_PROBLEM TO SOLVE_:
Beginning with the line below that contains "hfov_deg: 55.5" and ending with the line that contains "focal_mm: 12", copy every line exactly. Copy nothing else.
═══ LISTED RECORDS ═══
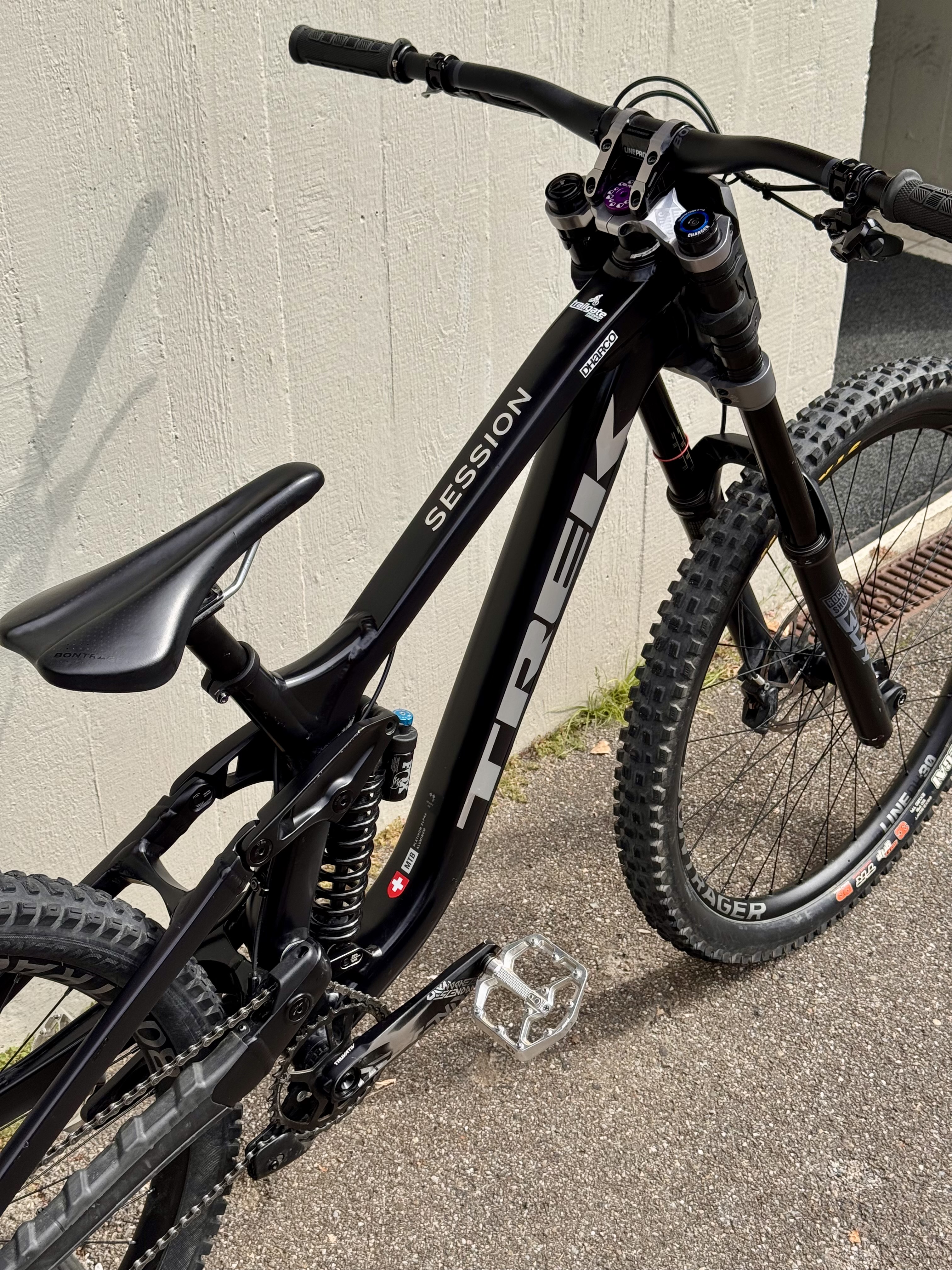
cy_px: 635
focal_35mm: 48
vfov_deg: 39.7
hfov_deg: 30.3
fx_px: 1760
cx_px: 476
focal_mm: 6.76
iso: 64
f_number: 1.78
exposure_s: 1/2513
═══
═══ LISTED RECORDS ═══
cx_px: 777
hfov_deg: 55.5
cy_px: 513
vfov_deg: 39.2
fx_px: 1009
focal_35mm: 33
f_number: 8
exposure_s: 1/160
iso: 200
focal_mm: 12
═══
_TASK OUTPUT_:
hfov_deg: 55.5
cy_px: 513
vfov_deg: 39.2
fx_px: 1009
focal_35mm: 33
f_number: 8
exposure_s: 1/160
iso: 200
focal_mm: 12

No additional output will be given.